# What this exercise asks
1. What does the article on email open rates say about each of these?
(a) Which feature automatically loads images in emails whether or not a user opens them?
(b) Around what year did open rates stop being reliable?
(c) What size is the tracking pixel usually?
2. Could you carry on the article about email open rates, picking up right after its last sentence?

Document text below:

The Open Rate Myth: What to Measure Instead in 2026
Open rates are dead. Learn why iOS privacy changes broke email metrics and what KPIs actually drive revenue for small teams in 2026.
The Mailable Team
Published April 18, 2026
The Open Rate Myth: What to Measure Instead in 2026
You’ve been chasing the wrong number.
For years, email marketers have treated open rates like a scoreboard—the metric that matters most. Your boss asks about it. Your email platform splashes it across the dashboard. Tools rank campaigns by opens. But here’s the uncomfortable truth: open rates stopped being reliable somewhere around 2021, and most teams still haven’t adjusted.
The culprit? Apple Mail Privacy Protection, which automatically loads images in emails whether a user actually opens them or not. That single change broke the foundational way email platforms measured engagement. And it’s not the only privacy shift that’s scrambled the picture. Android followed suit. Gmail added similar protections. By 2026, open rates are essentially a vanity metric—a number that feels good but tells you almost nothing about whether your email is actually working.
This matters because small teams don’t have room for wasted effort. If you’re a founder or marketer running email campaigns without a dedicated specialist, you can’t afford to optimize for the wrong signal. You need metrics that correlate with real outcomes: revenue, user retention, feature adoption, customer loyalty. Open rates don’t.
The good news? There are better metrics. Metrics that actually predict whether your email is moving the needle. And once you know what to measure, building and shipping email sequences becomes dramatically simpler—especially when you can generate production-ready templates and sequences at scale using AI email design tools that understand your business logic.
Let’s break down what happened, why it matters, and what you should be tracking instead.
Why Open Rates Became Unreliable
To understand the problem, you need to know how open rates worked in the first place.
When you send an email, the email client downloads the content—text, images, links. Email platforms embed a tiny, invisible tracking pixel (usually 1x1 pixel) in every email. When the email client loads that image, the server registers a “hit,” and the platform counts it as an open. It’s simple, binary: pixel loaded = open. No pixel load = no open.

End of Document text.
Information provided below:

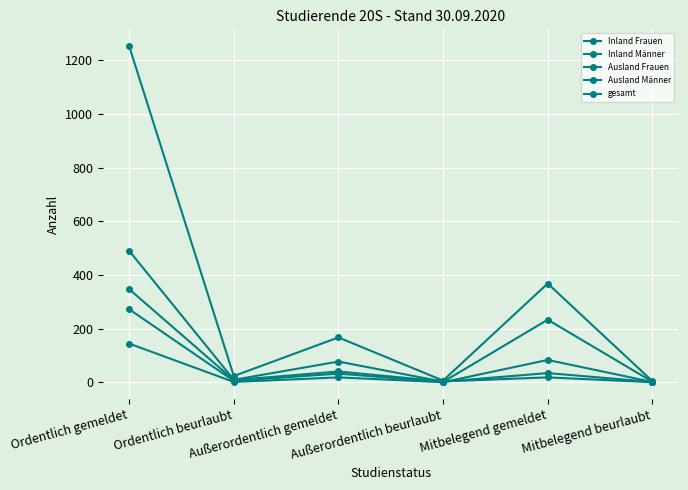

What is the lowest value of the Ausland Frauen series?

1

End of Information provided.

# Answers to each task
1.
(a) Apple Mail Privacy Protection
(b) Around 2021
(c) 1x1 pixel

2.
For decades, this worked reasonably well. It wasn’t perfect—some people disabled image loading, some email clients didn’t load images by default—but it was consistent enough to be useful as a relative metric. If Campaign A had a 35% open rate and Campaign B had a 28%, you could reasonably assume Campaign A resonated more with your audience.
Then Apple broke the system.
In 2021, Apple introduced Mail Privacy Protection (MPP) as a feature in iOS 15. The feature automatically pre-loads all images in emails, regardless of whether the user actually opens them. From the perspective of the tracking pixel, every email with MPP enabled looks like it was opened—even if the recipient never glanced at it.
Apple’s reasoning was privacy-first: why should email senders know when you read mail? Why should they be able to track your location (which some platforms inferred from IP addresses) or your behavior? The feature made sense from a user privacy standpoint. From a marketer’s standpoint, it was a category-five hurricane.
Apple Mail accounts for roughly 50-60% of email opens across most industries. When half your signal is now noise, your metric becomes useless. But Apple wasn’t alone. Google followed with similar protections in Gmail. Android devices got privacy upgrades. By 2024-2025, open rates had become so polluted that email marketing metrics guide resources started explicitly recommending marketers stop relying on them.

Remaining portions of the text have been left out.